Except when it’s not. It turns out that the design of the ALD process can make life significantly more challenging for the chamber exhaust pumps.

In atomic layer deposition, the first precursor gas, such as HfCl, forms a self-limiting monolayer on the wafer surface. After that first precursor is removed from the process environment, an oxidizing gas, such as water or ozone, reacts with the monolayer to form hafnium oxide. Depending on the chamber design, the wafer (or wafers, in a batch system) can rotate between process zones, one filled with precursor A and the other with precursor B. Or, the wafer can remain stationary while the chamber is flooded with the two precursors in turn.

Either way, the exhaust system is responsible for making sure the two precursors only interact on the wafer surface, not on the chamber sidewalls and not in the exhaust system itself. This can be challenging, as Mike Boger of Edwards Vacuum explained. Where does the excess precursor go? For example, to reduce cycle time in a two-zone system, equipment designers would like to flow precursor gas to both zones continuously, simply shunting the excess to the exhaust system. Even in a single-zone system, the low volatility of precursors like HfCl makes it desirable to keep the gas source going at all times.

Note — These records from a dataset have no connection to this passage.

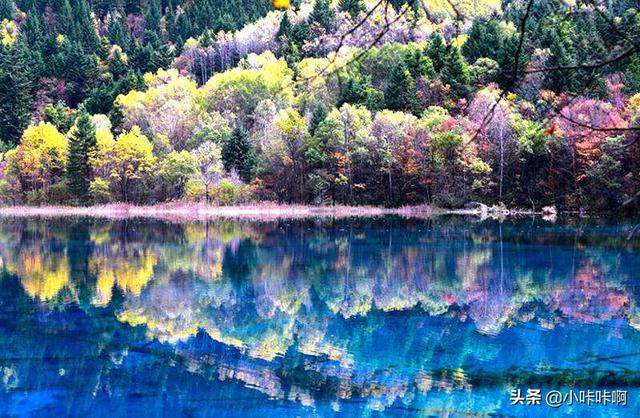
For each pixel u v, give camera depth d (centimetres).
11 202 8181
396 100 7869
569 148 5753
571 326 1503
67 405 1003
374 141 7012
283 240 3619
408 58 8106
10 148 9369
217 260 2738
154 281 2175
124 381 1119
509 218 5547
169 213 6988
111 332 1458
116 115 10469
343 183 7112
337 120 7169
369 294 1948
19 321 1555
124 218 6112
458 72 7319
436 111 7075
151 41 14750
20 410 982
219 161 7600
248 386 1098
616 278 2184
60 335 1423
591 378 1122
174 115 9694
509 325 1527
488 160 6431
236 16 15500
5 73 10238
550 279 2181
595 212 5744
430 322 1572
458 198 6669
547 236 3688
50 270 2422
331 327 1523
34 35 13900
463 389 1077
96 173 8081
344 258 2789
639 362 1215
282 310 1717
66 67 12419
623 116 4909
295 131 7412
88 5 16262
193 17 15488
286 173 7525
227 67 13062
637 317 1594
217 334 1448
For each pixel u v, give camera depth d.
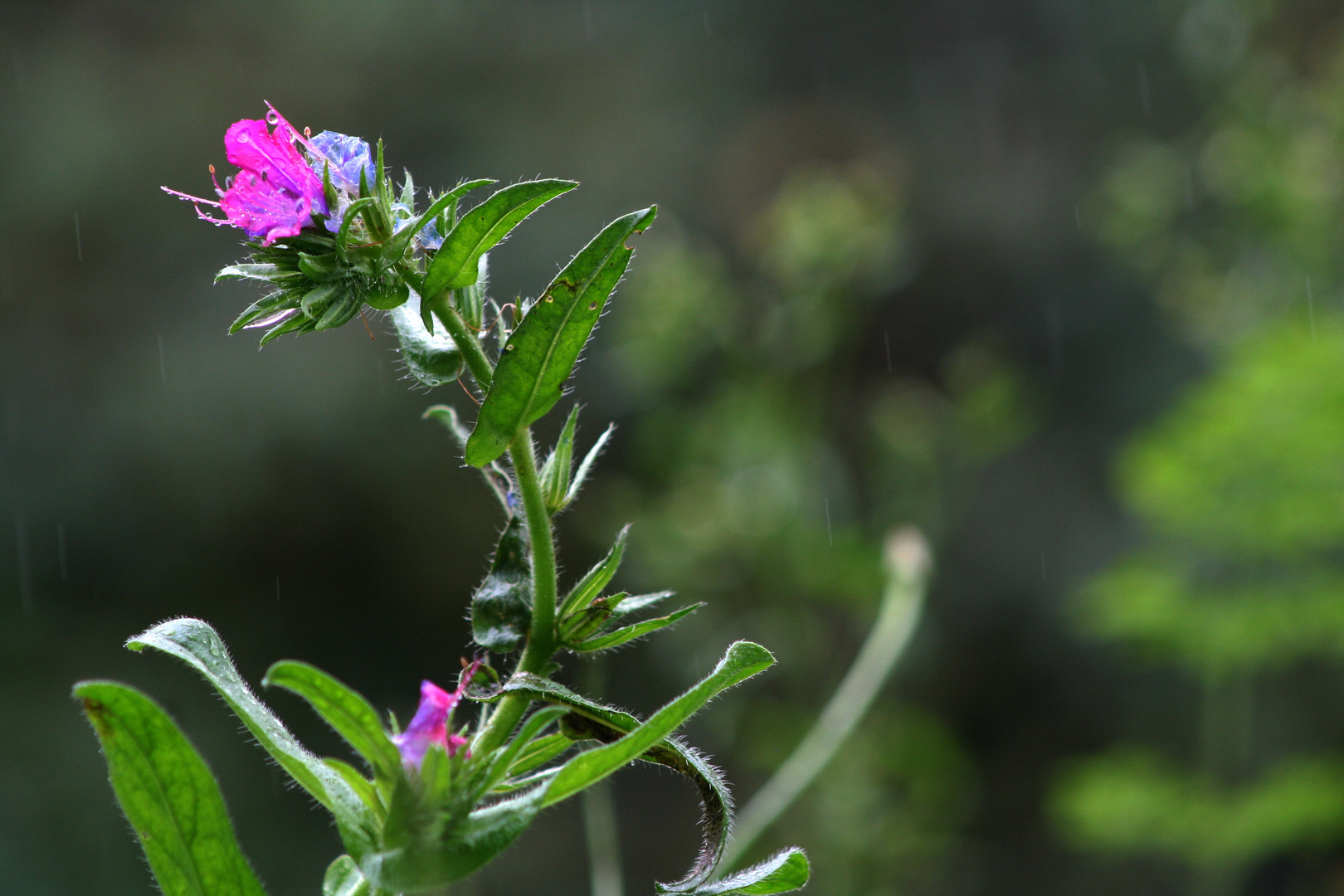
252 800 11.14
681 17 16.22
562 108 15.01
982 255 15.95
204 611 12.60
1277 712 12.55
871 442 10.06
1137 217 10.03
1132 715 14.15
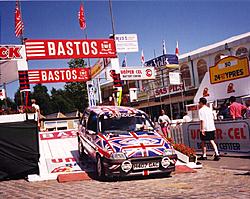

Remember, though, that the precursor gases are co-reactive. If precursor A has not been fully evacuated when precursor B flows into the process chamber, the resulting hafnium oxide can land on the wafer in the form of particles. If the pump is full of precursor A when precursor B starts flowing in, the likely result is a pump full of hafnium oxide dust. Not only can the pump seize, but back pressure can force the oxide dust back toward the process chamber. If the ambient temperature inside the pump is too high, the precursor can break down; too low, and it can condense and still be present when the other reactant flows in.

According to Boger, the key to preventing these issues is to increase pump speed and separate the two precursor materials. Equipment manufacturers needed some convincing, though, as increasing the chamber evacuation time necessarily increases the process cycle time. Installing additional pumps helps, but only to an extent.